Butterflies of Africa
Mandinga Forester
Bebearia mandinga  FELDER & FELDER, 1860
Bebearia mandinga female, Wli Falls, Ghana   Adrian Hoskins
There are about 95 Bebearia species, all of which are found in the forests of the Afrotropics.
Males of mandinga and several other Bebearia species have a brown or orange ground colour, with a linear pattern of black spots that is reminiscent of the Fritillaries of the Holarctic. The upperside of the female of mandinga has a Catuna-like pattern of brown and cream. On the underside mandinga has a cryptic 'dead leaf' pattern, as do most other Bebearia species.
Bebearia mandinga is distributed from Sierra Leone to Congo and Uganda.

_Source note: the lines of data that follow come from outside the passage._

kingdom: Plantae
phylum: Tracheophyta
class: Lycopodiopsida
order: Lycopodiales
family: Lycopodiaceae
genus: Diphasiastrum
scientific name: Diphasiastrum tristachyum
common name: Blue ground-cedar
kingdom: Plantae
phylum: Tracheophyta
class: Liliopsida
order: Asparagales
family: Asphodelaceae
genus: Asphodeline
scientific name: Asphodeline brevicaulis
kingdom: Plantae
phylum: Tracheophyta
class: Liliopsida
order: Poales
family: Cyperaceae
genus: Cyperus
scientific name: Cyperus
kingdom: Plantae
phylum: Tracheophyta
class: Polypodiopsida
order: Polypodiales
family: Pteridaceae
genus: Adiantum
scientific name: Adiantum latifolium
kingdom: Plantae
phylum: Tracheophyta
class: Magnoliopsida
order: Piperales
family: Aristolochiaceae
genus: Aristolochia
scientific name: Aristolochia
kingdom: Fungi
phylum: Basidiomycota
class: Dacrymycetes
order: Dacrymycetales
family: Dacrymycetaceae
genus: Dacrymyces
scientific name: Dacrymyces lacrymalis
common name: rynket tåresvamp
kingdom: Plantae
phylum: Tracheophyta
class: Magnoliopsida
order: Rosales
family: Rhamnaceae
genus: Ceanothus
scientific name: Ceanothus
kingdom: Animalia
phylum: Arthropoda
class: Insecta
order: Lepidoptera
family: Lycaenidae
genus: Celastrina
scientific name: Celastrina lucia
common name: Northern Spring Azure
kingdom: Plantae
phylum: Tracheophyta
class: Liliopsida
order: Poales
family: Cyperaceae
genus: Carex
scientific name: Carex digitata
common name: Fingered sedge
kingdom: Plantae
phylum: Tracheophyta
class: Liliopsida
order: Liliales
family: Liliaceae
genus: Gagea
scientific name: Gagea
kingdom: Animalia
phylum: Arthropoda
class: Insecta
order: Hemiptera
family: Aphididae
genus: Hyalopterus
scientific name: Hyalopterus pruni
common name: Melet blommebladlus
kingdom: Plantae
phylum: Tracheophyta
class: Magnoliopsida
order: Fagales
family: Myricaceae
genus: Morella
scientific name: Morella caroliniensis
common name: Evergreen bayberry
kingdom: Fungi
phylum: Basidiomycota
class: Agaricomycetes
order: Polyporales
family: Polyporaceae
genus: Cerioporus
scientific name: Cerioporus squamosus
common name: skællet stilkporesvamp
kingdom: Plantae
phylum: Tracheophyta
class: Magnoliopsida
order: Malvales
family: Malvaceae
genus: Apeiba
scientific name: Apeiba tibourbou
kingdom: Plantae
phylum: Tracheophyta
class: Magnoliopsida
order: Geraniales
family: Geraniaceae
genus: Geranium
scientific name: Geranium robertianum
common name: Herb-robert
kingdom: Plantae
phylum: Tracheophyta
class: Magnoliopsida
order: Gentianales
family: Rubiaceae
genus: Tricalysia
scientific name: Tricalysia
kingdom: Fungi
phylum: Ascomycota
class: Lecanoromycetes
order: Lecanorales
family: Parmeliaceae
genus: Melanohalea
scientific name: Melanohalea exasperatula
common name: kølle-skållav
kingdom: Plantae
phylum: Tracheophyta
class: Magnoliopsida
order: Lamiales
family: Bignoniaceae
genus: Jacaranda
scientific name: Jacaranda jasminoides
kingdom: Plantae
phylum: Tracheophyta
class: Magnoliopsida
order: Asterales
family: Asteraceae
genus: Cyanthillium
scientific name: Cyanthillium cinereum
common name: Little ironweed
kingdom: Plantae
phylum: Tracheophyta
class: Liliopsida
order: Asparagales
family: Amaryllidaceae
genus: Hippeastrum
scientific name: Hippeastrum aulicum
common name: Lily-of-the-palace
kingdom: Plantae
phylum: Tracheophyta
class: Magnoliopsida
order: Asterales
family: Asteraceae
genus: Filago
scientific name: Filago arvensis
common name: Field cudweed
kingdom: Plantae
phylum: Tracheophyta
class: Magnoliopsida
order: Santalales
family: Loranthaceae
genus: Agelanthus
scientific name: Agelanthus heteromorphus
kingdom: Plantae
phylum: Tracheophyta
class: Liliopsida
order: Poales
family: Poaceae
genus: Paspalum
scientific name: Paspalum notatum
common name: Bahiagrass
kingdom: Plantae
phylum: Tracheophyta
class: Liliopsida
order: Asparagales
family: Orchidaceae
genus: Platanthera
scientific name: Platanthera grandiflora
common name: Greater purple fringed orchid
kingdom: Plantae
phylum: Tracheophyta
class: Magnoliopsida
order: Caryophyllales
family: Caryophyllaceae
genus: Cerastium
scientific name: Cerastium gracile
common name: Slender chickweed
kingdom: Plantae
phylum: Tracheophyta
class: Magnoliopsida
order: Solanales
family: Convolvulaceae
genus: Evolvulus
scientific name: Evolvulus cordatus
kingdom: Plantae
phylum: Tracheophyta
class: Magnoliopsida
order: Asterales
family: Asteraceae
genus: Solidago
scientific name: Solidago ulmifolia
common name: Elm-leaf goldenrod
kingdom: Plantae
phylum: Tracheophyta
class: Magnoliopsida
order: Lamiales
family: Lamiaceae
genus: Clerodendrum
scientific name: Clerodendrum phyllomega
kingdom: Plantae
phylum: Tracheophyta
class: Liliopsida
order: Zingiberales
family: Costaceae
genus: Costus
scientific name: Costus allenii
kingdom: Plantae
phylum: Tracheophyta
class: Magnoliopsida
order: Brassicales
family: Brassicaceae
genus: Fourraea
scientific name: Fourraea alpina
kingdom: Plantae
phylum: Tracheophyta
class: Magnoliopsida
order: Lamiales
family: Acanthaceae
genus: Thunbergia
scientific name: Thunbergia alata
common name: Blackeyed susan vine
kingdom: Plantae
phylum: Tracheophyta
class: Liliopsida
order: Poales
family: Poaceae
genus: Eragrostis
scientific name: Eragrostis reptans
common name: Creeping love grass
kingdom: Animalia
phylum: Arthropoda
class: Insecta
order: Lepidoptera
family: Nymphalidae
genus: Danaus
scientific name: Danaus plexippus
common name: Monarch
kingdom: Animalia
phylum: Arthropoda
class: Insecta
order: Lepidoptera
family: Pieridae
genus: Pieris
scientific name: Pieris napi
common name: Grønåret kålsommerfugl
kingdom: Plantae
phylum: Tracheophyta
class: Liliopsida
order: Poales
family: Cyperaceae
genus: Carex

This is a rainforest butterfly which is found in the greatest numbers in undisturbed areas, although it also occurs in degraded or secondary forest.
The eggs are laid in heaps on the leaves of the larval foodplant Hypselodelphus ( Marantaceae ). The spectacular caterpillars are green, and adorned with an array of multi-branched lateral spines which are appressed to the leaf on which they are resting.
Adult behaviour

The Fritillary-like males tend to be found in more open sunlit situations than the females, and can often be seen sunning themselves in places where shafts of sunlight reach the ground. They also appear commonly at forest-edge habitats where they bask on the lower foliage of bushes.

Females are at least equally abundant, but spend most of their time in the shadier parts of the forest understorey, although they can often be seen basking on foliage early in the day, and again in the late afternoon.